Das erfordert vor allem Ressourcen, aber auch den Mut, neue For­mate auszupro­bieren und sich für das eigene Fach einzuset­zen. Aber es zahlt sich aus! Die rege Teil­nahme an den Work­shops des Pro­jek­ts hat gezeigt, wie groß der Wun­sch nach informellem und nieder­schwelligem Aus­tausch abseits großer Tagun­gen ist. Und es ist deut­lich gewor­den, dass es auch den reli­gion­swis­senschaftlichen Stan­dorten nur zugute kommt, wenn sie die Vielfalt reli­gions­be­zo­ge­nen Arbeit­ens ver­mit­teln und ange­hende Nachwuchswissenschaftler:innen zur Ver­net­zung über die eige­nen uni­ver­sitären Kon­texte hin­weg ermuti­gen. Map­ping Reli­gion­swis­senschaft hat den Anfang dazu gemacht, die inhaltliche Ver­net­zung unter Nachwuchswissenschaftler:innen zu fördern. Aber Ver­net­zung ist nie vor­bei: Es braucht weit­er­hin Plat­tfor­men und Räume, die zum nieder­schwelli­gen Aus­tausch über aktuelle The­men in der Reli­gion­swis­senschaft aufrufen und so die reli­gions­be­zo­gene Forschung langfristig stärken.

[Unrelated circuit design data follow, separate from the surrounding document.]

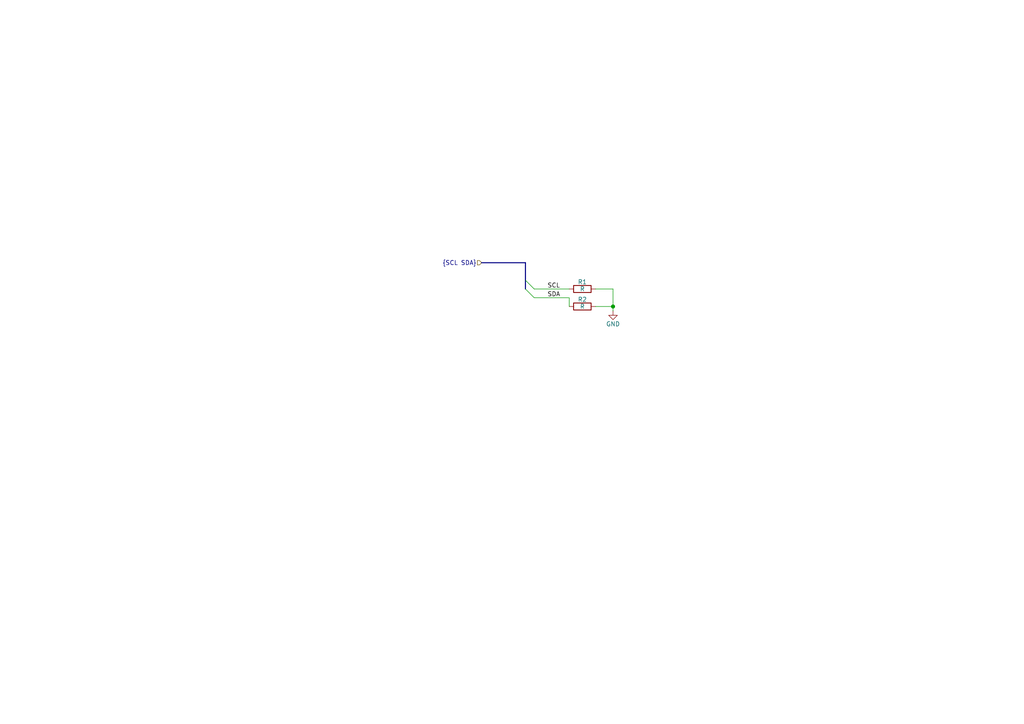
<source format=kicad_sch>
(kicad_sch (version 20210126) (generator eeschema)

  (paper "A4")

  

  (junction (at 177.8 88.9) (diameter 1.016) (color 0 0 0 0))

  (bus_entry (at 152.4 81.28) (size 2.54 2.54)
    (stroke (width 0.1524) (type solid) (color 0 0 0 0))
    (uuid 6b4beefd-3e5a-4ca6-95c1-8219045bdfff)
  )
  (bus_entry (at 152.4 83.82) (size 2.54 2.54)
    (stroke (width 0.1524) (type solid) (color 0 0 0 0))
    (uuid c3ae8971-bfb4-495b-a6c9-594f9369a4da)
  )

  (wire (pts (xy 154.94 83.82) (xy 165.1 83.82))
    (stroke (width 0) (type solid) (color 0 0 0 0))
    (uuid a72228ec-e055-4d4c-8039-7fb93bbdef25)
  )
  (wire (pts (xy 154.94 86.36) (xy 165.1 86.36))
    (stroke (width 0) (type solid) (color 0 0 0 0))
    (uuid da85d117-a5fe-4287-9c2f-87702d498dc0)
  )
  (wire (pts (xy 165.1 86.36) (xy 165.1 88.9))
    (stroke (width 0) (type solid) (color 0 0 0 0))
    (uuid 3e0326a1-ecde-4793-9d11-5c29a255b98a)
  )
  (wire (pts (xy 172.72 83.82) (xy 177.8 83.82))
    (stroke (width 0) (type solid) (color 0 0 0 0))
    (uuid 0772d598-4a48-43df-860d-57d31fcc5f77)
  )
  (wire (pts (xy 172.72 88.9) (xy 177.8 88.9))
    (stroke (width 0) (type solid) (color 0 0 0 0))
    (uuid d9e8046c-f846-4443-95dd-9cdf1edabd94)
  )
  (wire (pts (xy 177.8 83.82) (xy 177.8 88.9))
    (stroke (width 0) (type solid) (color 0 0 0 0))
    (uuid 0772d598-4a48-43df-860d-57d31fcc5f77)
  )
  (wire (pts (xy 177.8 88.9) (xy 177.8 90.17))
    (stroke (width 0) (type solid) (color 0 0 0 0))
    (uuid d9e8046c-f846-4443-95dd-9cdf1edabd94)
  )
  (bus (pts (xy 139.7 76.2) (xy 152.4 76.2))
    (stroke (width 0) (type solid) (color 0 0 0 0))
    (uuid 558a1116-6988-4eb3-8b7f-3c4db99769e3)
  )
  (bus (pts (xy 152.4 76.2) (xy 152.4 81.28))
    (stroke (width 0) (type solid) (color 0 0 0 0))
    (uuid 558a1116-6988-4eb3-8b7f-3c4db99769e3)
  )
  (bus (pts (xy 152.4 81.28) (xy 152.4 83.82))
    (stroke (width 0) (type solid) (color 0 0 0 0))
    (uuid 558a1116-6988-4eb3-8b7f-3c4db99769e3)
  )

  (label "SCL" (at 158.75 83.82 0)
    (effects (font (size 1.27 1.27)) (justify left bottom))
    (uuid b11c7c51-65e3-48f8-8127-1e673409cef6)
  )
  (label "SDA" (at 158.75 86.36 0)
    (effects (font (size 1.27 1.27)) (justify left bottom))
    (uuid 9adcddb0-5aaa-435e-af98-f534bde031bb)
  )

  (hierarchical_label "{SCL SDA}" (shape input) (at 139.7 76.2 180)
    (effects (font (size 1.27 1.27)) (justify right))
    (uuid e0f0c1c7-1081-40d1-ace2-11362ff0e83a)
  )

  (symbol (lib_id "power:GND") (at 177.8 90.17 0) (unit 1)
    (in_bom yes) (on_board yes)
    (uuid 2d52877c-5f64-4e9b-8318-550f62b8b212)
    (property "Reference" "#PWR01" (id 0) (at 177.8 96.52 0)
      (effects (font (size 1.27 1.27)) hide)
    )
    (property "Value" "GND" (id 1) (at 177.8 93.98 0))
    (property "Footprint" "" (id 2) (at 177.8 90.17 0)
      (effects (font (size 1.27 1.27)) hide)
    )
    (property "Datasheet" "" (id 3) (at 177.8 90.17 0)
      (effects (font (size 1.27 1.27)) hide)
    )
    (pin "1" (uuid 60f56d26-2d14-430a-b08d-29bd0a4dbff1))
  )

  (symbol (lib_id "Device:R") (at 168.91 83.82 90) (unit 1)
    (in_bom yes) (on_board yes)
    (uuid 7e7dc5ce-6b00-48d2-9c9b-9cc678b3783a)
    (property "Reference" "R1" (id 0) (at 168.91 81.788 90))
    (property "Value" "R" (id 1) (at 168.91 83.82 90))
    (property "Footprint" "" (id 2) (at 168.91 85.598 90)
      (effects (font (size 1.27 1.27)) hide)
    )
    (property "Datasheet" "~" (id 3) (at 168.91 83.82 0)
      (effects (font (size 1.27 1.27)) hide)
    )
    (pin "1" (uuid b2502765-843c-4d4e-aa3f-ebb36126a96a))
    (pin "2" (uuid 8652b132-b27a-4b96-8a30-b598fc0a4807))
  )

  (symbol (lib_id "Device:R") (at 168.91 88.9 90) (unit 1)
    (in_bom yes) (on_board yes)
    (uuid 04ecd82e-109a-4cfb-8016-ccfdc48c1549)
    (property "Reference" "R2" (id 0) (at 168.91 86.868 90))
    (property "Value" "R" (id 1) (at 168.91 88.9 90))
    (property "Footprint" "" (id 2) (at 168.91 90.678 90)
      (effects (font (size 1.27 1.27)) hide)
    )
    (property "Datasheet" "~" (id 3) (at 168.91 88.9 0)
      (effects (font (size 1.27 1.27)) hide)
    )
    (pin "1" (uuid 07783d8b-9f87-45b7-ab8a-0aff18d20128))
    (pin "2" (uuid e652f913-bce5-4eb4-9fa9-a40f375396b4))
  )
)

</source>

— Team Map­ping Reli­gion­swis­senschaft



[1] Das erste Team bildete sich aus Wissenschaftler:innen der Uni­ver­sitäten Bonn, Bre­men und München (Lina Aschen­bren­ner (München), Rafaela Eul­berg (Bonn), Leonie C. Geiger (Bonn), Ulrich Har­lass (Bre­men), Lisa Kien­zl (Bre­men), Jan Kraw­czyk (Bre­men), Lara Lind­horst (Bre­men), Yulia Lok­shi­na (Bonn), Bod­il Stel­ter (Bre­men), Petra Tillessen (Bonn), Aaron Vowinkel (Bonn)). Im Som­merse­mes­ter 2022 über­nahm ein neues Team der Uni­ver­sitäten Bayreuth, Berlin, Bochum, Bonn, Bre­men, Erfurt, Han­nover, Leipzig und Mün­ster das Pro­jekt: Stef­fen Führd­ing (Han­nover), Domini­ka Hadrysiewicz (Rostock/Berlin), Ulrich Har­lass (Bre­men), Emin Kalinkara (Bayreuth), Ari­ane Kovac (Leipzig), Mareike Rit­ter (Mün­ster), Isabel­la Schwader­er (Erfurt), Dun­ja Shar­bat Dar (Bochum) und Petra Tillessen (Bonn).

[2] Finanziert wurde das Pro­jekt fre­undlicher­weise zuerst durch die Hochschul­rek­torenkon­ferenz und das Bun­desmin­is­teri­um für Bil­dung und Forschung und 2022–2023 von der Deutschen Vere­ini­gung für Reli­gion­swis­senschaft (DVRW).